The internet will account for 15% of global ad spending in 2010, hitting USD65bn annually as advertisers embrace search and mobile advertising at the expense of traditional media, according to a forecast from ad firm GroupM. The rise would continue the online migration of ad dollars, a trend that has accelerated since 2001, when the internet accounted for just 3.1% of total ad spend.
Spend on mobile web ads will see the biggest rise within digital formats, increasing by 19% to hit USD3.3bn in 2010 and account for 6% of all internet advertising. GroupM attributes much of the increase in mobile ad spending to the popularity of Apple’s iPhone. However, mobile still constitutes a comparatively small part of total digital ad spend and advertisers have yet to fully acclimatise to the growth in mobile internet use.

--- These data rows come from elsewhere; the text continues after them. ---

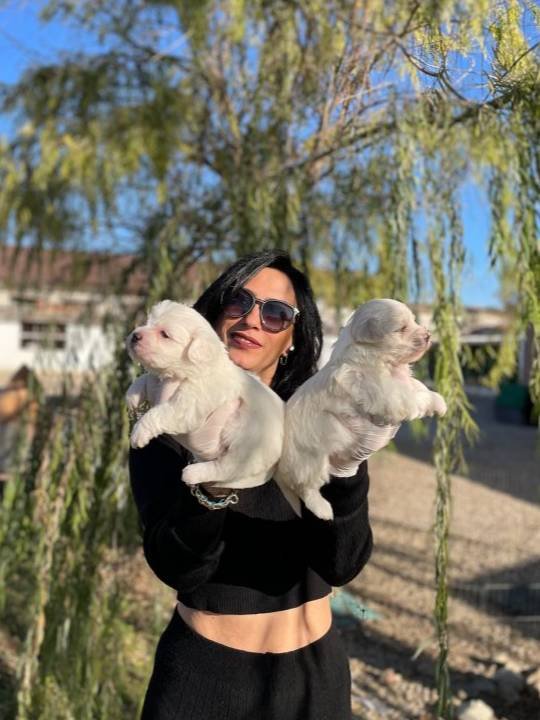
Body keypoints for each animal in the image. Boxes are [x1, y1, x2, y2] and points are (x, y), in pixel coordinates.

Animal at [125, 300, 284, 491]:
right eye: (147, 322)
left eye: (165, 334)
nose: (135, 335)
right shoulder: (159, 380)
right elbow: (147, 378)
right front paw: (132, 395)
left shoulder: (187, 404)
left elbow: (158, 413)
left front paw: (138, 432)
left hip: (245, 443)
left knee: (226, 468)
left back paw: (193, 473)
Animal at [275, 299, 447, 520]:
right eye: (402, 328)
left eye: (415, 321)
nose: (428, 335)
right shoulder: (386, 394)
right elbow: (413, 397)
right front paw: (435, 403)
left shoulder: (399, 382)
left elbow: (416, 386)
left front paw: (439, 401)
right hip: (311, 461)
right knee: (306, 488)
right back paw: (323, 510)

Search advertising will remain popular, increasing its share of digital ad spend by 12% to reach around USD25bn worldwide. GroupM says search will account for 43% of all online advertising by 2010, up from 38% in 2006. “Search remains a key driver of digital marketing as advertisers compete to capture a disproportionate share of the intention that search behaviour represents,” says GroupM Interaction CEO Rob Norman.

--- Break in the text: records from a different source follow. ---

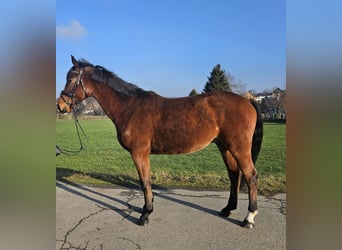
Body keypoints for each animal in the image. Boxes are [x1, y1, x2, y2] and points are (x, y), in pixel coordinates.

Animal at [57, 56, 264, 229]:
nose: (61, 106)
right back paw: (228, 209)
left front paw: (145, 214)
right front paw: (147, 208)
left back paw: (249, 218)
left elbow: (144, 182)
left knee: (250, 176)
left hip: (239, 148)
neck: (130, 107)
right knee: (234, 175)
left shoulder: (139, 153)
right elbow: (146, 181)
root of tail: (247, 101)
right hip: (225, 147)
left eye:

In contrast, display ad growth is starting to stagnate, with GroupM expecting display ad spend to rise just 5% globally to USD20bn next year. The trend is more marked in the US, where GroupM predicts display advertising will account for 34% of total spend on digital ads next year, a decline of one percentage point. The US is often considered a weathervane for advertising trends and GroupM says that the disparity between US figures and global ad spend is partly down to areas such as Asia Pacific being “behind the curve”.
Martin Sorrell, CEO of GroupM parent WPP, recently told the Wall Street Journal that digital marketing budgets lag behind his own group’s spending on internet advertising due to “natural conservatism, resistance to change and inability to adapt to change”. He says he expects digital ad budgets to account for 20% of total ad spend in five years, by which time WPP will be buying around 30% of its ad space online.